Detail textures contain the high frequency components from the texture image. The high frequency information is extracted, not generated from scratch. So you must start with a high resolution version of the desired texture.
The first step is to choose the size of the detail texture, and select a region of the detailed image that contains high frequency details representative of the entire image. Now extract the high frequency components of that region. One technique is to remove the high frequency components from one copy of the region by blurring it. This can be done with an image processing application, or you can use gluScaleImage() to scale the image down, then up again. For more sophisticated filtering, you can use a blurring convolution kernel, assuming your implementation of OpenGL supports the imaging subset. Enable convolution, set the appropriate blurring filter kernel and use glCopyPixels() to process the image.

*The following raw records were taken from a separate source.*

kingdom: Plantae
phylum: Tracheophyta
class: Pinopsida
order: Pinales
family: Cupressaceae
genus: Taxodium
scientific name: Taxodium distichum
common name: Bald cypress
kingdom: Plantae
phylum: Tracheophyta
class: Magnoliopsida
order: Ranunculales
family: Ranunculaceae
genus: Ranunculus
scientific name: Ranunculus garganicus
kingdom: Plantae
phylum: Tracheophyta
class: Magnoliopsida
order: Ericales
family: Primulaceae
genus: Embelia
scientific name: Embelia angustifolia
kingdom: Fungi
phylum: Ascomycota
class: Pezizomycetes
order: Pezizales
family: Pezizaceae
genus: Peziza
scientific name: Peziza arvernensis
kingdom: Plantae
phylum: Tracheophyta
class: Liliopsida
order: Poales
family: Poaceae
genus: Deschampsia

Now subtract the blurred image from the unprocessed one. You can do this using the subtractive blend mode or with the accumulation buffer. The result will be a signed image that contains the high frequency components of the image. You will have to be careful to add a biasing value before subtracting (or before returning the image from the accumulation buffer) to avoid negative pixel values, since the frame buffer will clamp them. If you have the imaging subset, you can use the minmax feature to find the range of pixel values in both the sharp and blurry parts of the detail texture image before you subtract them. You can then use the results to find the proper biasing term.